Bereits am Morgen hatte Israel erneut einen Luftangriff auf den Süden Beiruts geflogen. Die israelischen Streitkräfte erklärten in der Nacht zu Donnerstag, "Infrastruktur" der Hisbollah in Beirut attackiert zu haben.
Der Konflikt zwischen Israel und der Hisbollah im Libanon war im Zuge des US-israelischen Kriegs gegen den Iran wieder eskaliert. Die vom Iran unterstützte Schiiten-Miliz hatte Israel am Montag mit neuen Raketen- und Drohnenangriffen überzogen. Die Hisbollah wird vom Iran finanziert und ist wie die islamistische Hamas im Gazastreifen und die Huthis im Jemen Teil von dessen "Achse des Widerstands". Erklärtes Ziel ist die Vernichtung Israels.
Hisbollah-Chef Naim Kassem hatte am Mittwochabend Vorwürfe zurückgewiesen, die Hisbollah sei für die aktuelle Eskalation im Libanon verantwortlich. Er kritisierte zudem die libanesische Regierung für ihr am Montag erlassenes "sofortiges Verbot" aller militärischen Aktivitäten der pro-iranischen Miliz.

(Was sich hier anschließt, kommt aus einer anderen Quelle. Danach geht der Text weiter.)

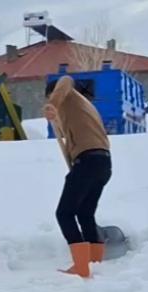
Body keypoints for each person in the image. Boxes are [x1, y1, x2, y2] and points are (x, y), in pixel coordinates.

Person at [44, 74, 113, 278]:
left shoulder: (68, 95)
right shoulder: (85, 108)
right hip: (103, 162)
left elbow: (65, 80)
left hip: (88, 161)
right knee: (85, 213)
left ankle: (81, 266)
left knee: (64, 213)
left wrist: (52, 104)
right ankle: (95, 261)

Am Donnerstag legte die Regierung in Beirut nach: Der Ministerrat habe am Donnerstag beschlossen, "jegliche Aktivitäten" von Mitgliedern der iranischen Revolutionsgarden vom Libanon aus zu verbieten, erklärte Informationsminister Paul Morcos. Demnach sollen Revolutionsgarden-Mitglieder "von den zuständigen Justizbehörden" festgenommen werden, "um sie auszuweisen". Zudem brauchen Iraner demnach künftig ein Visum für die Einreise in den Libanon.
Der Iran hat die Hisbollah (deutsch: Partei Gottes) finanziert und bewaffnet: Entstanden ist sie 1982 während des libanesischen Bürgerkriegs, als Zusammenschluss schiitischer Milizen. Eine zentrale Rolle bei ihrer Gründung spielten die iranischen Revolutionsgarden, welche die Hisbollah in den folgenden Jahren mit Ausbildern und Waffen unterstützten. Die islamistische Ideologie der Hisbollah ist stark vom Iran beeinflusst.
Die USA und Israel hatten am Samstag massive Luftangriffe auf den Iran gestartet. Dabei wurden der oberste Führer Ayatollah Ali Chamenei und weitere Mitglieder der iranischen Führung getötet. Der Iran reagierte mit Gegenangriffen auf Israel und US-Einrichtungen in der Golfregion.